From the State Journal-Register (Springfield, IL), 1/30/94, Science Notes section: French
From the State Journal-Register (Springfield, IL), 1/30/94, Science Notes
section:
French experiment was bogus
Five years ago the prestigious British journal Nature published results of
a French experiment that were so manifestly implausible that the journal's
editors themselves warned readers to beware. Although the French experiment
was generally discredited immediately after its publication, Nature last week
got around to driving what it hopes will be the final nail into the French
claims.
The original research was conducted by Dr. Jacques Beneviste at Inserm
Laboratory of the University of Paris and his colleagues at Hebrew University
of Jerusalem, the University of Milan and the University of Toronto.

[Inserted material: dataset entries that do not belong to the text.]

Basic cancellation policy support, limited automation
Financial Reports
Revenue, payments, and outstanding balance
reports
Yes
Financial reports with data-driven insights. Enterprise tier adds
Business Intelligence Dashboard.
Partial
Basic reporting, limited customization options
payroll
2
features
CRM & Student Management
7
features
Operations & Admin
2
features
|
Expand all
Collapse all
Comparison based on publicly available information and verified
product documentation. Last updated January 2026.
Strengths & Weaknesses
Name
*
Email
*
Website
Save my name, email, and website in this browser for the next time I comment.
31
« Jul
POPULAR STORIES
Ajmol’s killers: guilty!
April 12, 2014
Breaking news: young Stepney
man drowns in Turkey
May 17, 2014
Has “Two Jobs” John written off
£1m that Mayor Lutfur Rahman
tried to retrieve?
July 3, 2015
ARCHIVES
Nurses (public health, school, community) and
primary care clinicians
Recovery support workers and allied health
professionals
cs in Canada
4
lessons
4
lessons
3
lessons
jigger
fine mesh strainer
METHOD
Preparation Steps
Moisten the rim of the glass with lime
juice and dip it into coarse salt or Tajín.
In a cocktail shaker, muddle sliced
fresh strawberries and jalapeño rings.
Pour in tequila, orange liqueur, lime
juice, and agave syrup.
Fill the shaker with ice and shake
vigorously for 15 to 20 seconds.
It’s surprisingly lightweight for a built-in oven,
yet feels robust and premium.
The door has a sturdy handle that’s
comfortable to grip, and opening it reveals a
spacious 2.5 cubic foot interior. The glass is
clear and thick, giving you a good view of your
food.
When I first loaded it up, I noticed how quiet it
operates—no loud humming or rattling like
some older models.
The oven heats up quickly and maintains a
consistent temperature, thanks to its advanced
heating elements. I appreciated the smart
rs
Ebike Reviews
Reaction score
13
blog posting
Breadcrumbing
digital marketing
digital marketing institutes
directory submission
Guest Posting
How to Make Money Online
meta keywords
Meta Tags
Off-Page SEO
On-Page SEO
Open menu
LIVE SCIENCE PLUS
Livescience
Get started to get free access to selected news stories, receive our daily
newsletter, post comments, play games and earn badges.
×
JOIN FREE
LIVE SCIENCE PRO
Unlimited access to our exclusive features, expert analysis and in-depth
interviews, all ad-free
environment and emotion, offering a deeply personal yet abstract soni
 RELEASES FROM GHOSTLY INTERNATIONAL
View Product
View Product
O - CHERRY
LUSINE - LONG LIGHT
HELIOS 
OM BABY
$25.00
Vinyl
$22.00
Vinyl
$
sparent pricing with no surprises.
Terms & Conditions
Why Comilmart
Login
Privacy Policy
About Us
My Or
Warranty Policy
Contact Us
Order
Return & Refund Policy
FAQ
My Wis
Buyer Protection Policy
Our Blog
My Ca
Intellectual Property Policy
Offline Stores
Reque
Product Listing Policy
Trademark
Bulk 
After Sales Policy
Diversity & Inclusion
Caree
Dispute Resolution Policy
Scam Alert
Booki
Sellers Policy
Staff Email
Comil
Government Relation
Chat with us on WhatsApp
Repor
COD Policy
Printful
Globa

In their 1988 paper in Nature, the researchers said human antibodies in
their experiment had evoked a biological response, even after the antibodies
had been diluted to the vanishing point. They hypothesized that even though no
antibodies were present in their test fluid, the water retained some kind of
"memory" of the antibody molecules it had once contained.
Nature published the paper on condition that a board of observers be
allowed to check the results. After visiting the French laboratory, inspectors
concluded that the findings were influenced by human bias and were spurious,
but they were unable to show exactly why.
Recently, however, Nature pulished a new paper on the subject by Dr. John
Foreman and his colleagues at University College London. They said they had
painstakingly repeated the experiment in all its details and concluded that "no
aspect of the data is consistent with previously published claims."